In High (Figure 3G, Figure 4F), the negativity in the 300–500 msec TW was significant at all but the anterior region [anterior: F(1, 52) = 2.288, p > .1; temporal: F = 5.832, p = .019; central: F = 24.67, p < .001; posterior: F = 4.055, p = .049], whereas the negativity in the 600–900 msec TW was significant at all but the posterior region [anterior: F(1, 52) = 17.55, p < .001; temporal: F = 9.764, p = .003; central: F = 20.84, p < .001; posterior: F < 1]. In the last TW (1000–1400 msec), a significant Condition × Electrode interaction and a significant Condition × Region interaction were found because incongruous words elicited more positive potentials (i.e., LPC) than did congruous words at posterior sites [Pz: t(52) = 2.834, p = .007; posterior region: F(1, 52) = 8.982, p = .004]. The LPC was present from around 800 msec to at least 1500 msec (Figure 6B). In High, ROI analyses (electrodes: F7/8, T7/8) indicated the presence of early priming for congruous FL words. In the 100–200 msec TW, congruous FL words elicited more negative ERPs than did incongruous FL words in Year 3 [F(1, 52) = 4.790, p = .033] (Figure 3G) as well as in Year 2 [F(1, 52) = 5.617, p = .022].

Little Progress Group

The ERP responses to FL words in the Little Progress group (children who showed little progress in English proficiency from Years 1 to 3) (Figure 3H and I, Figure 8) showed no statistically significant interactions involving both condition and year [MANOVA design for lateral electrodes: TW × Condition × Hemisphere × Region × Year; midline electrodes: TW × Condition × Electrode × Year, all ps > .15]. In contrast, each of the three other groups of children (Low, Medium, High) showed at least one significant interaction involving both condition and year (1 vs. 3) when analyzed the same way [Low: TW × Condition × Hemisphere × Year, F(3, 96) = 2.804, p = .044; Medium: Condition × Region × Year, F(3, 97) = 3.705, p = .014; High: TW × Condition × Region × Year, F(9, 90) = 3.243, p = .002]. These data, taken together, indicate that ERP changes can be detected in children who made large behavioral progress in FL proficiency, but not in children who did not show such progress.

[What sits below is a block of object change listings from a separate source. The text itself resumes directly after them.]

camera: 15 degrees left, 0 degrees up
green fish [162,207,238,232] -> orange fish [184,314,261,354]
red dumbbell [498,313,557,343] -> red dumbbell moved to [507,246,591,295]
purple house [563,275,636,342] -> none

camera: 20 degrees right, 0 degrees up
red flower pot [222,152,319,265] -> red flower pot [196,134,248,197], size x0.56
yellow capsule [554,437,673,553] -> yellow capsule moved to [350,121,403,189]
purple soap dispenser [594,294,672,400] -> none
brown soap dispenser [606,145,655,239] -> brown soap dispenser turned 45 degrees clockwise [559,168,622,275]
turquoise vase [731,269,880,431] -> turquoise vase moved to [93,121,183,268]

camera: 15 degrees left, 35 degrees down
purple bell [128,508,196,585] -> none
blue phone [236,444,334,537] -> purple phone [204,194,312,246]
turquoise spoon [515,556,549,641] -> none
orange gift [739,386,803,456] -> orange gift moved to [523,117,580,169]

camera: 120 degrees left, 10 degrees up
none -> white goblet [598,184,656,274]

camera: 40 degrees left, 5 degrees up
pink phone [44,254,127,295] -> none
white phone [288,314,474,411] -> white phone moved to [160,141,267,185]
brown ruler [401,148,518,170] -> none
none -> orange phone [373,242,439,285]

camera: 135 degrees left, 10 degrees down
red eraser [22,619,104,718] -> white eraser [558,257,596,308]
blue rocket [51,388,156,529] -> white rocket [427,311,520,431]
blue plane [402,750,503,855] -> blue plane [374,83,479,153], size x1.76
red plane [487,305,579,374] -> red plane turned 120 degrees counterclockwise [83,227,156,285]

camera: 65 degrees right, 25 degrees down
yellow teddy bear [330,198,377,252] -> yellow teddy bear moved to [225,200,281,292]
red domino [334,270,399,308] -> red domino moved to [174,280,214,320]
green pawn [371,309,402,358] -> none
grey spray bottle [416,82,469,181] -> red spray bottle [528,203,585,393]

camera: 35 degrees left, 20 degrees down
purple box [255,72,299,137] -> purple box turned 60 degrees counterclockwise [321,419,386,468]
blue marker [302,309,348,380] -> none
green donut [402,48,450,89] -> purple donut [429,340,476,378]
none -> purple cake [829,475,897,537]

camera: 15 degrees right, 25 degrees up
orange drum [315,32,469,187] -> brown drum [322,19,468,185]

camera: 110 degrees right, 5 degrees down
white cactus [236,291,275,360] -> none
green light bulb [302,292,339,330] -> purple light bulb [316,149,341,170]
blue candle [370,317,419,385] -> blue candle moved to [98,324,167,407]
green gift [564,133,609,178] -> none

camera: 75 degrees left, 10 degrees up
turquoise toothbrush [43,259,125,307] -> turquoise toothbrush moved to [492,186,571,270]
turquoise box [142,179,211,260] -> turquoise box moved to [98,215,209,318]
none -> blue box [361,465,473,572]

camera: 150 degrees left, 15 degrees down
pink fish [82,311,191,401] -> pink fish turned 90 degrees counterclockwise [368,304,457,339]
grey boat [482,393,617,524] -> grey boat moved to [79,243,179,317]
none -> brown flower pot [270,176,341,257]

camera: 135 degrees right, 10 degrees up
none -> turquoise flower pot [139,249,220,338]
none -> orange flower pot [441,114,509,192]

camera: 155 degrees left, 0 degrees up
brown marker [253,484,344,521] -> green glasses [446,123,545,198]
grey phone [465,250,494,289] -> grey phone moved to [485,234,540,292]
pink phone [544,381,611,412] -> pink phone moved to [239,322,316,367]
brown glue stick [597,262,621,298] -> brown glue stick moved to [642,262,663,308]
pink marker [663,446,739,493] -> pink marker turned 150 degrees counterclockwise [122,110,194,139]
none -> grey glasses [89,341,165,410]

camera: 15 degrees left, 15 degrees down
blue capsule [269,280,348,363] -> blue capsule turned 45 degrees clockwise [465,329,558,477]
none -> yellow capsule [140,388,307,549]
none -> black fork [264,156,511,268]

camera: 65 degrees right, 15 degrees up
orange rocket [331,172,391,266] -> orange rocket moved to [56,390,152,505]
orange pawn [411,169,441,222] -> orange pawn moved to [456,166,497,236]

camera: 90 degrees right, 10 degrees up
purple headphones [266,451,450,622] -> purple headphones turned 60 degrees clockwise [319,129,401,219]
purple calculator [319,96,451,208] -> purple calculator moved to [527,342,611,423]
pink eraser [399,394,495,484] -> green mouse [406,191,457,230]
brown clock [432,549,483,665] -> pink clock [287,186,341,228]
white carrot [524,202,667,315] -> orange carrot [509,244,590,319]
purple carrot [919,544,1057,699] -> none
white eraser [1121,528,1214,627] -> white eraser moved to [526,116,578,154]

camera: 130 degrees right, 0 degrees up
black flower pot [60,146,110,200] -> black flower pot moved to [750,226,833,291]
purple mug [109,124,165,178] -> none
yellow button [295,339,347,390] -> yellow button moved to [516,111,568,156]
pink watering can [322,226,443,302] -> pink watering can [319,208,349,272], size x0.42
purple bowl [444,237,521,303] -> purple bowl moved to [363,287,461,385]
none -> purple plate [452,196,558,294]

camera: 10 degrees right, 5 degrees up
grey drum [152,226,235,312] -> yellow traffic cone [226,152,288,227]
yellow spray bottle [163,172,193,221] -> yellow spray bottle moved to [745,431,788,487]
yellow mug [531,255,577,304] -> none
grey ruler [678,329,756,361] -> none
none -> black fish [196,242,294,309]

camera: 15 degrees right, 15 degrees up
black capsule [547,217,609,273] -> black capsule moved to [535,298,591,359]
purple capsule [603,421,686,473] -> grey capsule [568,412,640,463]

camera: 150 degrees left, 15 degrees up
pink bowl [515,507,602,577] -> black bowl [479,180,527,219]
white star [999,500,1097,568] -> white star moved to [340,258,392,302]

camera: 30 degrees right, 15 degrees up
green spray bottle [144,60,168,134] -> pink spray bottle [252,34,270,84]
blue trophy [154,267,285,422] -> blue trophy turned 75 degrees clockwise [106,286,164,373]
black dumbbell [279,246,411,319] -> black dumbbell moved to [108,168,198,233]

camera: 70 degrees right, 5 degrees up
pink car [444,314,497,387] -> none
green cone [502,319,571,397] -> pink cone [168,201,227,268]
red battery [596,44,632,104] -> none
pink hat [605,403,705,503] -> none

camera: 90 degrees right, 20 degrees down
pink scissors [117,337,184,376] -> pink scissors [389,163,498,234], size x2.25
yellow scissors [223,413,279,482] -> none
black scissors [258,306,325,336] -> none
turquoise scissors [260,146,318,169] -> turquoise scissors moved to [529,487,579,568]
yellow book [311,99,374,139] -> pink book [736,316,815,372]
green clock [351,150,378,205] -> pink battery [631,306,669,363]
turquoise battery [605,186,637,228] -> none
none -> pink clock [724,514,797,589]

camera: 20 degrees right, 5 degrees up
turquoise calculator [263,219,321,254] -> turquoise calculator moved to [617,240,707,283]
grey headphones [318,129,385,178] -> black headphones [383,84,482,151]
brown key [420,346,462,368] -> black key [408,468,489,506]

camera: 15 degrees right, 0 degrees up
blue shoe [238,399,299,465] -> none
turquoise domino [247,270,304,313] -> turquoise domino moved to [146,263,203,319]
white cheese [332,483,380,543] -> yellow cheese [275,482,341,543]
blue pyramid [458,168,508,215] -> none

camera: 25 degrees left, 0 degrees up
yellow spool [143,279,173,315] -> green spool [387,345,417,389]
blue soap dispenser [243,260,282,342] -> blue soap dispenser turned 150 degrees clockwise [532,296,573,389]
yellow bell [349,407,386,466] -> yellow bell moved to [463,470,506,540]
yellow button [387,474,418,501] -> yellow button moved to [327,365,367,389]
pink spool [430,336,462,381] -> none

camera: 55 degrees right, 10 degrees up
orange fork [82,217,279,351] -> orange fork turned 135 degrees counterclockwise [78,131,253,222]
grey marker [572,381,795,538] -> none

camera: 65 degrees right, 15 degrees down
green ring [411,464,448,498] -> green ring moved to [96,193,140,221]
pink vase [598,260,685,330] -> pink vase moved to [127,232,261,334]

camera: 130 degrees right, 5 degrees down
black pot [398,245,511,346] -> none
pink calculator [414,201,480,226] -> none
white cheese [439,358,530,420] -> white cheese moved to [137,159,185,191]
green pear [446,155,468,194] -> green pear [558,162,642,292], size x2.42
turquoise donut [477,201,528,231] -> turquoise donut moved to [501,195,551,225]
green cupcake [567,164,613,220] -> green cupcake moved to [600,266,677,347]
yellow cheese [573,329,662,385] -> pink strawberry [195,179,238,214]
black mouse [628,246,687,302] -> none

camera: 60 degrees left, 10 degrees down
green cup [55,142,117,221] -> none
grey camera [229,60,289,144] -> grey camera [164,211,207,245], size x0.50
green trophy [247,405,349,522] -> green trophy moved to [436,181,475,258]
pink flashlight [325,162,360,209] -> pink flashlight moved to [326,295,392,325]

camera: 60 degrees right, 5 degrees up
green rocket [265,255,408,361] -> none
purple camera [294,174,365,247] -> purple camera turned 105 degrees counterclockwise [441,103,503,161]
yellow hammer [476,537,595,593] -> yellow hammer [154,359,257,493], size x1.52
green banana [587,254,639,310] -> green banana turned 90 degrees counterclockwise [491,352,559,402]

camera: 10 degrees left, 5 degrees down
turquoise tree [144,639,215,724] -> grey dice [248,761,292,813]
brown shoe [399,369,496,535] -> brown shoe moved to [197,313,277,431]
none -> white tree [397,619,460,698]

The possibility that significant longitudinal ERP changes in the FL can be detected independent of behavioral progress in FL proficiency is not tenable.

Figure 8. 

Grand-average waveforms of the Little Progress group in the FL (English). ERP responses to congruous (solid lines) and incongruous words (dotted lines) are plotted separately for Year 1 and Year 3. The vertical lines indicate the onset of the word. Negative is plotted upward.

Figure 8. 

Grand-average waveforms of the Little Progress group in the FL (English). ERP responses to congruous (solid lines) and incongruous words (dotted lines) are plotted separately for Year 1 and Year 3. The vertical lines indicate the onset of the word. Negative is plotted upward.

Data in Year 2

Additional analyses of the Year 2 data (Figure 9) lend further support for the dependency between ERP changes and behavioral progress. Children in Low and Medium made some progress in English proficiency from Year 1 to 2 (see Table 2), but this progress (about 10 points) was only about a half of that between Year 1 and Year 3 (about 20 points). Accordingly, MANOVAs involving year (1 vs. 2) as a factor revealed no statistically significant interactions involving both year and condition in either Low or Medium (all ps > .18). Thus, in the absence of large progress in FL proficiency, statistically significant ERP changes cannot be detected between years, even in groups of about 50 participants. In High, who had extremely long hours of exposure to English (as of Year 1, 1740 hours; between Year 1 and 2, about 500 hours; see Table 2), a significant TW × Condition × Region × Year interaction was found [F(9, 90) = 2.645, p = .009].

Figure 9. 

Grand-average waveforms in Year 2. ERP responses to congruous (solid lines) and incongruous FL words (dotted lines) are shown. The vertical lines indicate the onset of the word. Negative is plotted upward.

Figure 9. 

Grand-average waveforms in Year 2. ERP responses to congruous (solid lines) and incongruous FL words (dotted lines) are shown. The vertical lines indicate the onset of the word. Negative is plotted upward.

DISCUSSION

The overall results are consistent with the general hypothesis that child FL learning follows L1 developmental stages (Dulay et al., 1982); the four stages noted in L1 developmental research appeared in our FL data, critically in an identical order. In Year 1, the ERPs of Low (low-proficiency group), Medium (medium-proficiency group), and High (high-proficiency group) contained no negativity, a long-lasting broad negativity, and a posterior N400 followed by an anterior late negativity, respectively. These ERP responses in the FL are compatible with Stages 1, 2, and 3 in L1 acquisition. These cross-sectional data appear to support the hypothesis that child FL learning proceeds from Stage 1 to 2 to 3, but Low, Medium, and High differed not only in English proficiency but also in AOFE. Here, the longitudinal data within each group become essential because intraindividual changes over time cannot be induced by AOFE, which stays constant over time. In Year 3, the ERPs of Low contained a long-lasting broad negativity, which is compatible with Stage 2 in L1 acquisition. The posterior N400 and the anterior late negativity found in Medium are compatible with Stage 3. The appearance of an LPC in High is compatible with Stage 4. Thus, in terms of neural responses, Low progressed from Stage 1 to 2, Medium from Stage 2 to 3, and High from Stage 3 to 4. Taken together, these data suggest that child FL learning proceeds from Stage 1 to 2 to 3 to 4, just like in L1 acquisition. The appearance of identical developmental stages in child FL learning and L1 acquisition highlights the role of learner-internal factors because large environmental differences exist between FL learning and L1 acquisition. It may be the nature of the child's brain itself that determines the normal course of child FL learning.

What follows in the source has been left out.